Faz tempo que a Black Friday deixou de ser uma sexta-feira de grandes descontos no varejo, se estendendo pela semana e eventualmente até por todo o mês de novembro. Essa descentralização tende a aumentar ainda mais diante da criação de mais datas promocionais pelos marketplaces ao longo do ano todo, com forte investimento em marketing. Um exemplo é o 11.11, mais uma das chamadas “datas duplas”, que foi abraçada por players como Shopee, Amazon e Mercado Livre, entre outros.
Segundo dados da Linx, o movimento de descentralização ficou evidente em 2024: as vendas no dia da Black Friday representaram 3,8% do total, enquanto as quatro semanas anteriores dividiram de forma equilibrada o restante — de 21% a 24% cada uma. “A Black Friday passou a ser a ‘Black November'”, resume Cláudio Alves, diretor-executivo de Enterprise da empresa. “Hoje, grandes players trabalham com operação de guerra durante todo o mês, algo que nem no Natal costumam fazer.”
Essa descentralização traz vantagens tanto para o consumidor quanto para o varejo, analisa Daniel Mendez, diretor-executivo de E-commerce da Linx. “O consumidor hoje já é experiente, conhece Black Friday e acompanha essas tendências que os varejistas vão criando.

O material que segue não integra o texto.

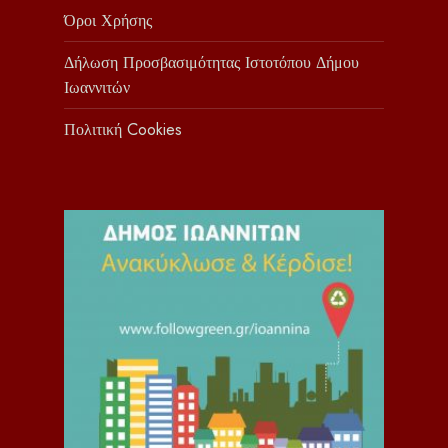
Όροι Χρήσης
Δήλωση Προσβασιμότητας Ιστοτόπου Δήμου
Ιωαννιτών
Πολιτική Cookies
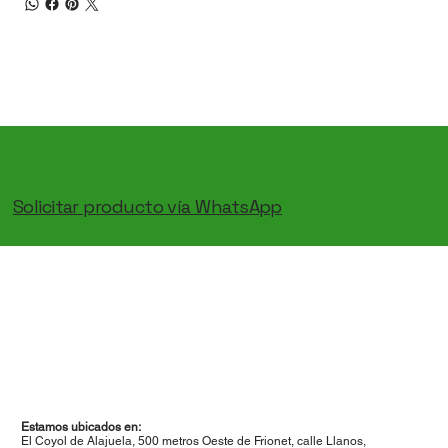
Solicitar producto vía WhatsApp
Home
Conócenos
Productos
Contacto
Estamos ubicados en:
El Coyol de Alajuela, 500 metros Oeste de Frionet, calle Llanos,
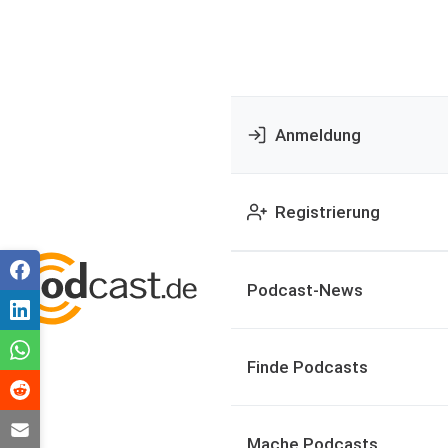
Anmeldung
Registrierung
Podcast-News
Finde Podcasts
Mache Podcasts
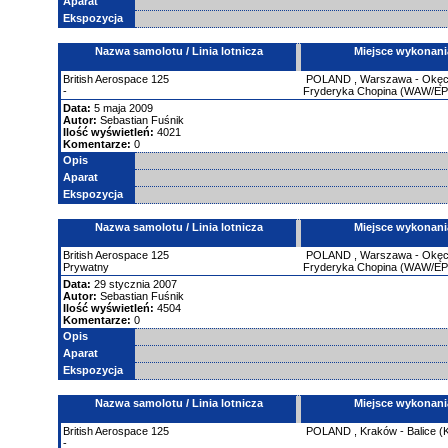
Aparat
Ekspozycja
Nazwa samolotu / Linia lotnicza
Miejsce wykonani
British Aerospace
125
POLAND
,
Warszawa - Okęci
-
Fryderyka Chopina (WAW/E
Data:
5 maja 2009
Autor:
Sebastian Fuśnik
Ilość wyświetleń:
4021
Komentarze:
0
Opis
Aparat
Ekspozycja
Nazwa samolotu / Linia lotnicza
Miejsce wykonani
British Aerospace
125
POLAND
,
Warszawa - Okęci
Prywatny
Fryderyka Chopina (WAW/E
Data:
29 stycznia 2007
Autor:
Sebastian Fuśnik
Ilość wyświetleń:
4504
Komentarze:
0
Opis
Aparat
Ekspozycja
Nazwa samolotu / Linia lotnicza
Miejsce wykonani
British Aerospace
125
POLAND
,
Kraków - Balice 
-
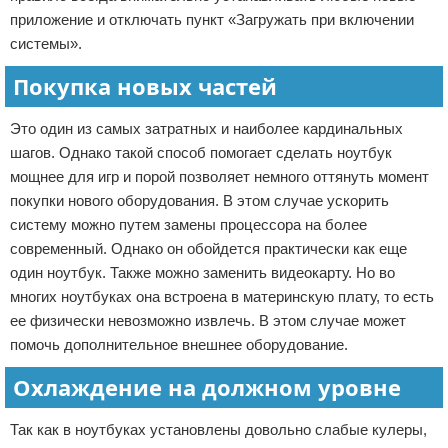
приложение и отключать пункт «Загружать при включении
системы».
Покупка новых частей
Это один из самых затратных и наиболее кардинальных
шагов. Однако такой способ помогает сделать ноутбук
мощнее для игр и порой позволяет немного оттянуть момент
покупки нового оборудования. В этом случае ускорить
систему можно путем замены процессора на более
современный. Однако он обойдется практически как еще
один ноутбук. Также можно заменить видеокарту. Но во
многих ноутбуках она встроена в материнскую плату, то есть
ее физически невозможно извлечь. В этом случае может
помочь дополнительное внешнее оборудование.
Охлаждение на должном уровне
Так как в ноутбуках установлены довольно слабые кулеры,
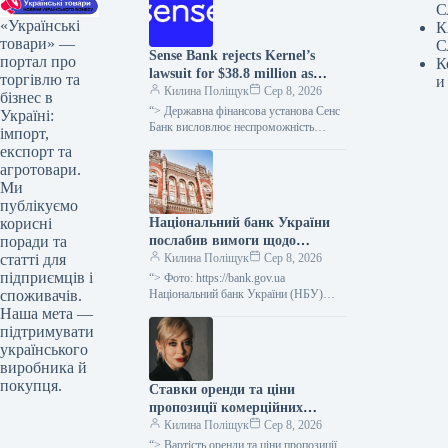
С
«Українські
К
товари» —
С
Sense Bank rejects Kernel’s
портал про
К
lawsuit for $38.8 million as
торгівлю та
и
unfounded.
Килина Поліщук
Сер 8, 2026
бізнес в
“> Державна фінансова установа Сенс
Україні:
Банк висловлює неспроможність
імпорт,
вимог кіпрської компанії Etrecom
експорт та
Investments Limited, що входить до
агротовари.
агрогрупи “Кернел”, щодо…
Ми
публікуємо
Національний банк України
корисні
послабив вимоги щодо
поради та
реструктуризації позик для
Килина Поліщук
Сер 8, 2026
статті для
підприємств та застави
підприємців і
“> Фото: https://bank.gov.ua
сільськогосподарської
Національний банк України (НБУ)
споживачів.
дозволив фінансовим установам не
продукції
Наша мета —
визнавати неспроможність
підтримувати
позичальників у випадку
українського
короткострокової, тривалістю до
виробника й
одного…
покупця.
Ставки оренди та ціни
пропозиції комерційних
приміщень у центральній
Килина Поліщук
Сер 8, 2026
частині Києва зменшилися
“> Вартість оренди та ціни пропозиції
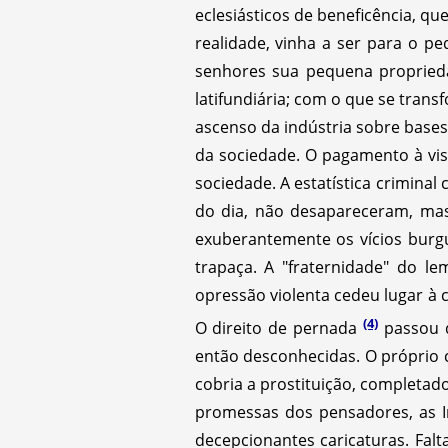
eclesiásticos de beneficência, q
realidade, vinha a ser para o
senhores sua pequena propried
latifundiária; com o que se tra
ascenso da indústria sobre bases
da sociedade. O pagamento à vis
sociedade. A estatística criminal
do dia, não desapareceram, ma
exuberantemente os vícios burgu
trapaça. A "fraternidade" do l
opressão violenta cedeu lugar à c
(4)
O direito de pernada
passou d
então desconhecidas. O próprio 
cobria a prostituição, completa
promessas dos pensadores, as Ins
decepcionantes caricaturas. F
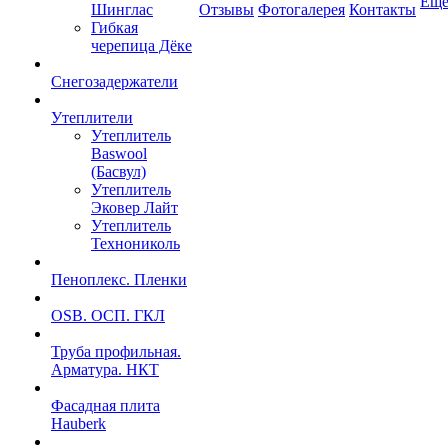
Ещ
Шинглас
Отзывы
Фотогалерея
Контакты
Гибкая
черепица Дёке
Снегозадержатели
Утеплители
Утеплитель
Baswool
(Басвул)
Утеплитель
Эковер Лайт
Утеплитель
Технониколь
Пеноплекс. Пленки
OSB. ОСП. ГКЛ
Труба профильная.
Арматура. НКТ
Фасадная плита
Hauberk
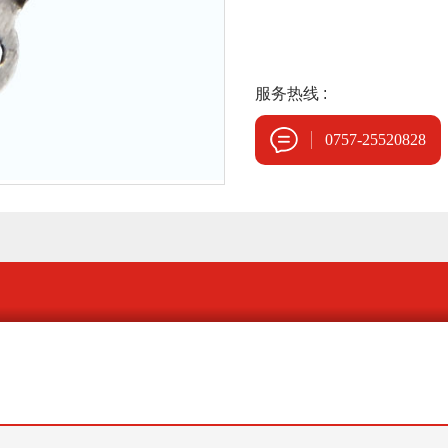
服务热线 :
0757-25520828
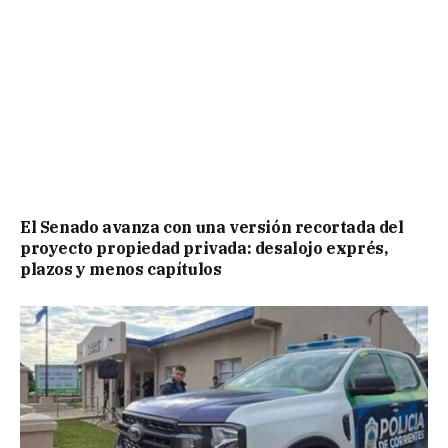
El Senado avanza con una versión recortada del
proyecto propiedad privada: desalojo exprés,
plazos y menos capítulos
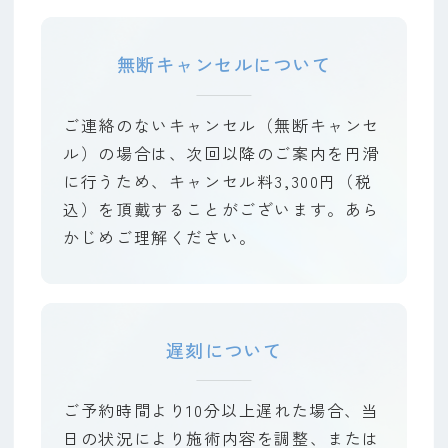
無断キャンセルについて
ご連絡のないキャンセル（無断キャンセ
ル）の場合は、次回以降のご案内を円滑
に行うため、キャンセル料3,300円（税
込）を頂戴することがございます。あら
かじめご理解ください。
遅刻について
ご予約時間より10分以上遅れた場合、当
日の状況により施術内容を調整、または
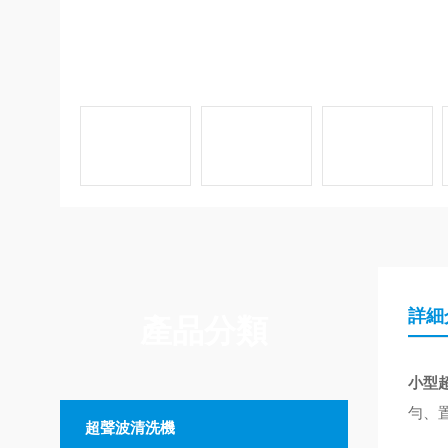
詳細
產品分類
小型
勻、
超聲波清洗機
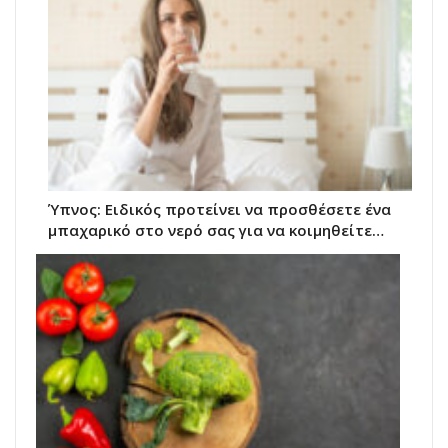
Ύπνος: Ειδικός προτείνει να προσθέσετε ένα
μπαχαρικό στο νερό σας για να κοιμηθείτε…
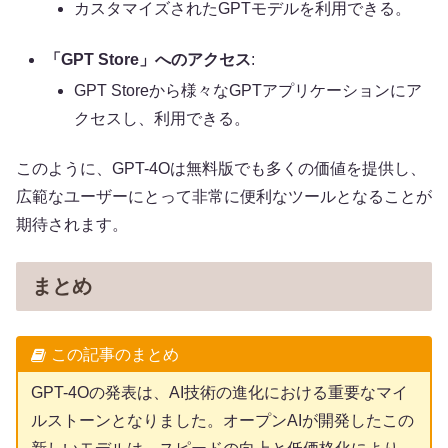
カスタマイズされたGPTモデルを利用できる。
「GPT Store」へのアクセス
:
GPT Storeから様々なGPTアプリケーションにア
クセスし、利用できる。
このように、GPT-4Oは無料版でも多くの価値を提供し、
広範なユーザーにとって非常に便利なツールとなることが
期待されます。
まとめ
この記事のまとめ
GPT-4Oの発表は、AI技術の進化における重要なマイ
ルストーンとなりました。オープンAIが開発したこの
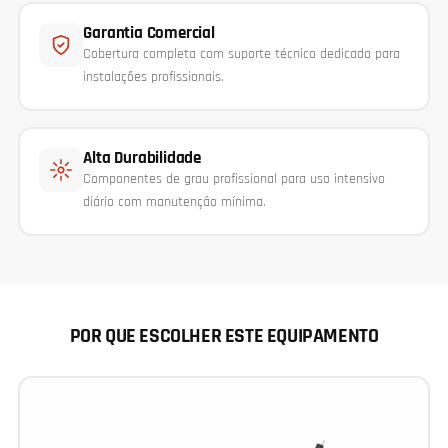
Garantia Comercial
Cobertura completa com suporte técnico dedicado para
instalações profissionais.
Alta Durabilidade
Componentes de grau profissional para uso intensivo
diário com manutenção mínima.
POR QUE ESCOLHER ESTE EQUIPAMENTO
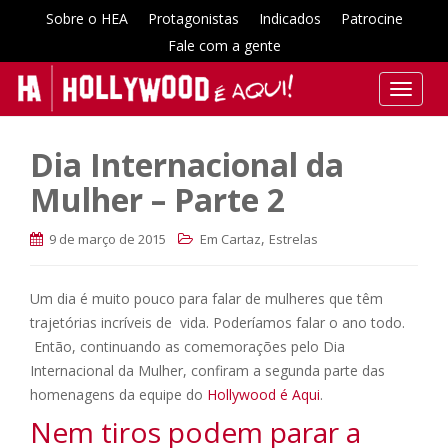
Sobre o HEA
Protagonistas
Indicados
Patrocine
Fale com a gente
T
o
g
Dia Internacional da
g
l
Mulher – Parte 2
e
n
,
9 de março de 2015
Em Cartaz
Estrelas
a
v
Um dia é muito pouco para falar de mulheres que têm
i
trajetórias incríveis de vida. Poderíamos falar o ano todo.
g
a
Então, continuando as comemorações pelo Dia
t
Internacional da Mulher, confiram a segunda parte das
i
homenagens da equipe do
Hollywood é Aqui
.
o
Nem tiros podem parar a
n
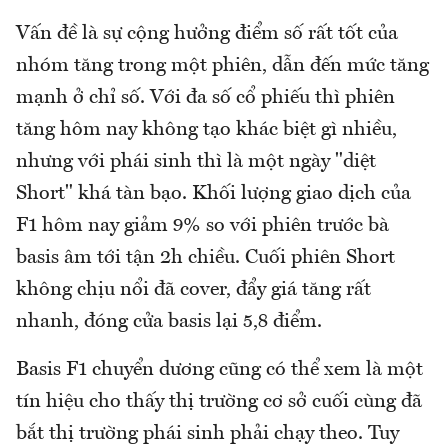
Vấn đề là sự cộng hưởng điểm số rất tốt của
nhóm tăng trong một phiên, dẫn đến mức tăng
mạnh ở chỉ số. Với đa số cổ phiếu thì phiên
tăng hôm nay không tạo khác biệt gì nhiều,
nhưng với phái sinh thì là một ngày "diệt
Short" khá tàn bạo. Khối lượng giao dịch của
F1 hôm nay giảm 9% so với phiên trước bà
basis âm tới tận 2h chiều. Cuối phiên Short
không chịu nổi đã cover, đẩy giá tăng rất
nhanh, đóng cửa basis lại 5,8 điểm.
Basis F1 chuyển dương cũng có thể xem là một
tín hiệu cho thấy thị trường cơ sở cuối cùng đã
bắt thị trường phái sinh phải chạy theo. Tuy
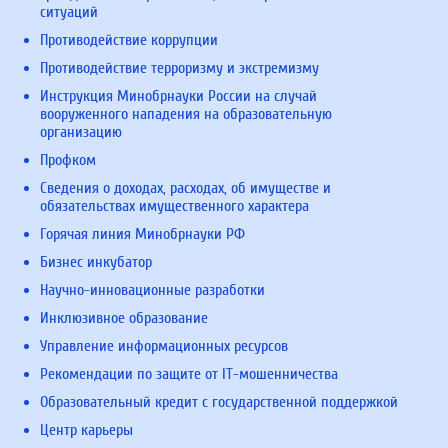
ситуаций
Противодействие коррупции
Противодействие терроризму и экстремизму
Инструкция Минобрнауки России на случай
вооруженного нападения на образовательную
организацию
Профком
Сведения о доходах, расходах, об имуществе и
обязательствах имущественного характера
Горячая линия Минобрнауки РФ
Бизнес инкубатор
Научно-инновационные разработки
Инклюзивное образование
Управление информационных ресурсов
Рекомендации по защите от IT-мошенничества
Образовательный кредит с государственной поддержкой
Центр карьеры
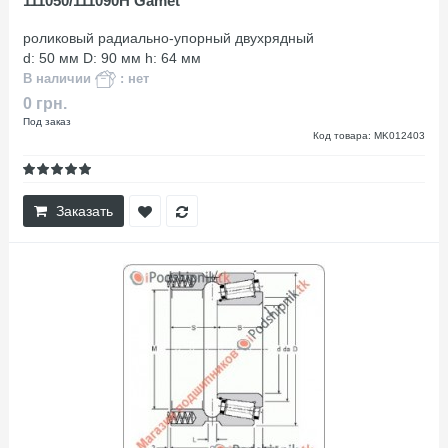
111050/111090H Gamet
роликовый радиально-упорный двухрядный
d: 50 мм D: 90 мм h: 64 мм
В наличии
: нет
0 грн.
Под заказ
Код товара: MK012403
Заказать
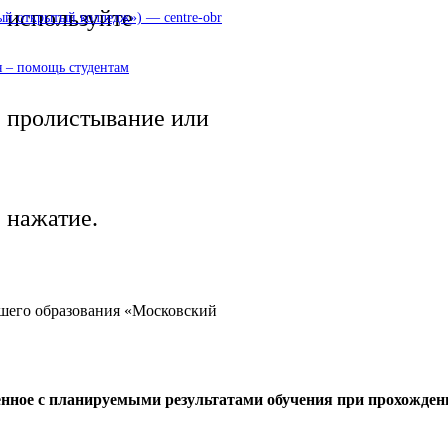
используйте
 открытый колледж») — centre-obr
 – помощь студентам
пролистывание или
нажатие.
сшего образования «Московский
енное с планируемыми результатами обучения при прохожден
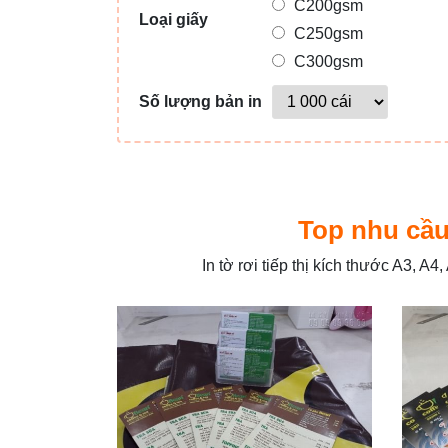
C200gsm
Loại giấy
C250gsm
C300gsm
Số lượng bản in
Top nhu cầu 
In tờ rơi tiếp thị kích thước A3, A4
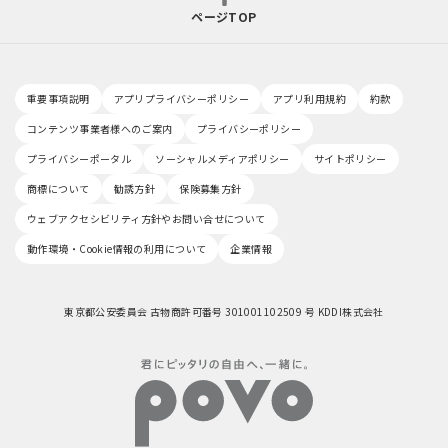
ページTOP
重要事項説明
アプリプライバシーポリシー
アプリ利用規約
約款
コンテンツ事業者様へのご案内
プライバシーポリシー
プライバシーポータル
ソーシャルメディアポリシー
サイトポリシー
商標について
勧誘方針
保険募集方針
ウェブアクセシビリティ方針やお問い合せについて
動作環境・Cookie情報の利用について
企業情報
東京都公安委員会 古物商許可番号 301001102509 号 KDDI株式会社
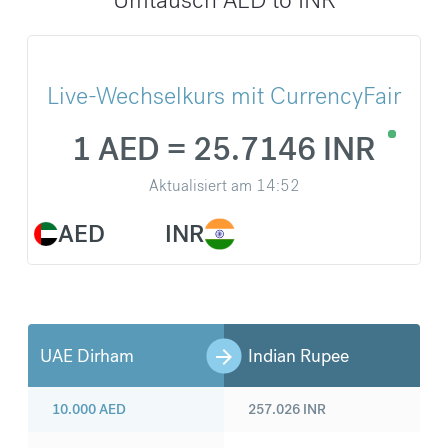
Live-Wechselkurs mit CurrencyFair
1 AED = 25.7146 INR
Aktualisiert am
14:52
AED
INR
UAE Dirham
Indian Rupee
10.000
AED
257.026
INR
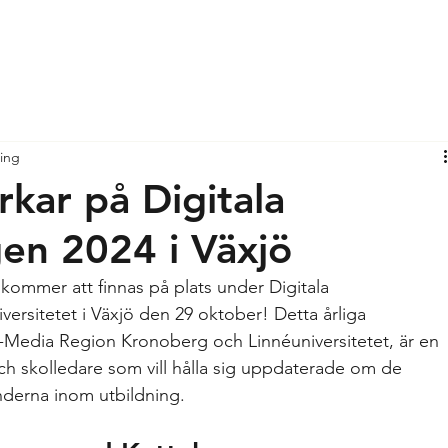
ning
kar på Digitala
n 2024 i Växjö
 kommer att finnas på plats under Digitala 
rsitetet i Växjö den 29 oktober! Detta årliga 
Media Region Kronoberg och Linnéuniversitetet, är en 
ch skolledare som vill hålla sig uppdaterade om de 
nderna inom utbildning.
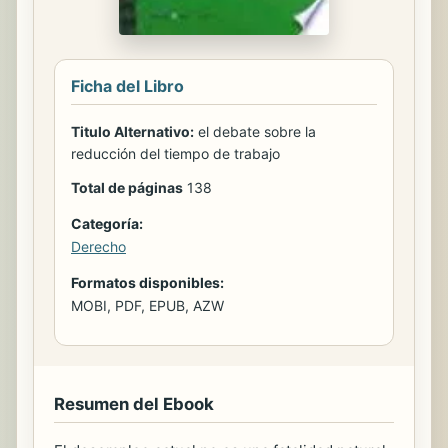
Ficha del Libro
Titulo Alternativo:
el debate sobre la
reducción del tiempo de trabajo
Total de páginas
138
Categoría:
Derecho
Formatos disponibles:
MOBI, PDF, EPUB, AZW
Resumen del Ebook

Ele não espera mais um dia. Os picos de faturamento da Black Friday são na própria data, às 11h e às 15h, mas, durante todo o mês de novembro, o e-commerce já está sendo movimentado.”
Para o varejo, a vantagem é a possibilidade de planejar as promoções com mais tempo, atentando-se às questões de estoque e a logística, por exemplo. Algo que só é possível, hoje, por causa do desenvolvimento tecnológico e da digitalização do varejo. “Visto que existe hoje uma maturidade muito grande de tecnologia, no dia 5 de novembro já está tudo pronto para a Black Friday. O varejista está ansioso para captar o desejo de compra do consumidor e já coloca as promoções no ar”, diz Rafael Reolon, diretor-executivo de Retail da Linx.
Para ele, a tendência deve se estender para outras épocas do ano. “O que vemos é uma verdadeira batalha de preços, com grandes investimentos de mídia desses canais. Conforme a venda online vai migrando para os marketplaces, a tendência é que essas promoções fiquem diluídas ao longo do ano.”
Black Friday para além da queima de estoque
A partir de dados colhidos com clientes, a Linx conclui, também, que a Black Friday deixou de ser uma data para o varejo desovar estoque. “O varejista está olhando a Black Friday como forma de relacionamento, e não só mais como queima de estoques. Para muitos, a expectativa é de que a data seja a melhor do ano de 2025”, diz Alves.
Além disso, os lojistas estão usando ferramentas de incentivo para que consumidor volte depois da data promocional, como cashbacks, vouchers e programas de fidelidade. Entre julho e outubro de 2025, 32,9% das vendas no varejo foram realizadas por meio desse tipo de promoção. Para efeito de comparação, no mesmo período de 2024 foram 25,6%. “Há uma grande oportunidade de usar o cashback como alavanca real de fidelização”, destaca Reolon. “O desafio é transformar o benefício em um motivo para o consumidor voltar à loja.”
O avanço tecnológico e o uso de estratégias omnichannel sustentam essa nova dinâmica. Hoje, de acordo com a Linx, 66% dos lojistas usam dados de consumidores para fazer a gestão do relacionamento e 11% possuem programas e fidelização. Além disso, as vendas por meio da chamada prateleira infinita cresceram 48% e a retirada do produto em loja aumentou 14% – os dados são de outubro de 2025 em comparação com o mesmo período do ano passado.
Outra tendência é a adoção de novos canais de venda. A Linx registrou aumento de 12% nas vendas via marketplaces na primeira semana de novembro em relação ao mesmo período do ano anterior, além de um crescimento de 590% nas vendas pela TikTok Shop entre maio e outubro de 2025.
No varejo físico, o movimento é semelhante. Segundo Reolon, 9,9% das lojas físicas passaram a vender também online em 2025, e as vendas digitais entre PMEs cresceram 7,3%. “A Black Friday virou uma porta de entrada para a inovação. Muitas pequenas empresas usam o período como laboratório para começar a vender em marketplaces”, explica.